### [WHAT THE EXERCISE ASKS]
The copy should begin at the line containing "을 넘어, 압도적인 전문성과 환자에 대한 깊은 책임감으로 독보" and end with the last line below, every line exact and no picture included.

● ● ● ● ● ● ●

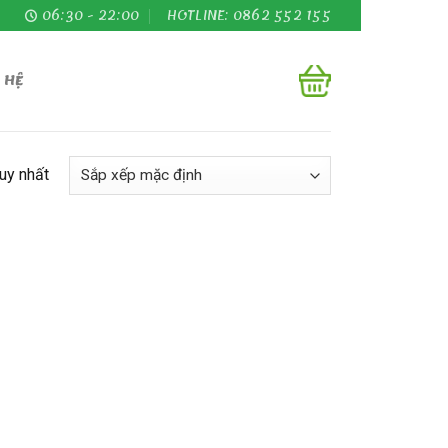
06:30 - 22:00
HOTLINE: 0862 552 155
 HỆ
duy nhất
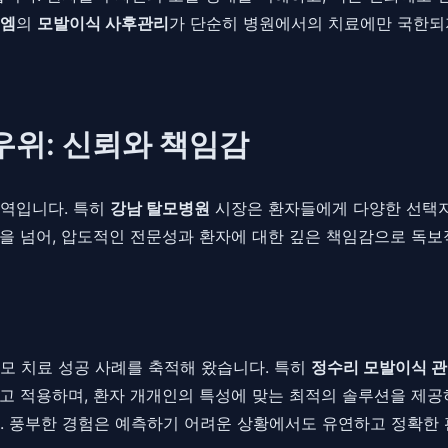
엠
의
모발이식 사후관리
가 단순히 병원에서의 치료에만 국한되지
우위: 신뢰와 책임감
지역입니다. 특히
강남 탈모병원
시장은 환자들에게 다양한 선택지
을 넘어, 압도적인 전문성과 환자에 대한 깊은 책임감으로 독보
모 치료 성공 사례를 축적해 왔습니다. 특히
정수리 모발이식 
고 적용하며, 환자 개개인의 특성에 맞는 최적의 솔루션을 제
. 풍부한 경험은 예측하기 어려운 상황에서도 유연하고 정확한 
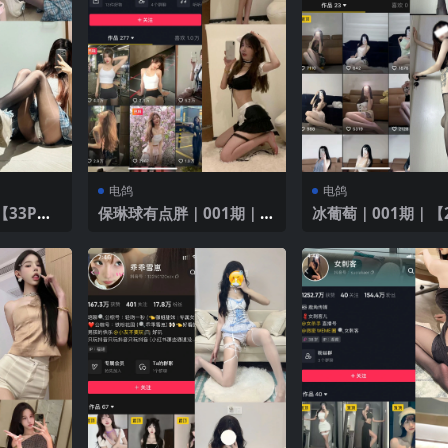
电鸽
电鸽
保琳球有点胖｜001期｜
冰葡萄｜001期｜【2
【18P】
V】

● ● ● ● ● ● ●

### [SOLVED EXERCISE]
을 넘어, 압도적인 전문성과 환자에 대한 깊은 책임감으로 독보
모 치료 성공 사례를 축적해 왔습니다. 특히
정수리 모발이식 
고 적용하며, 환자 개개인의 특성에 맞는 최적의 솔루션을 제
. 풍부한 경험은 예측하기 어려운 상황에서도 유연하고 정확한 
电鸽
电鸽
保琳球有点胖｜001期｜
冰葡萄｜001期｜【2
【18P】
V】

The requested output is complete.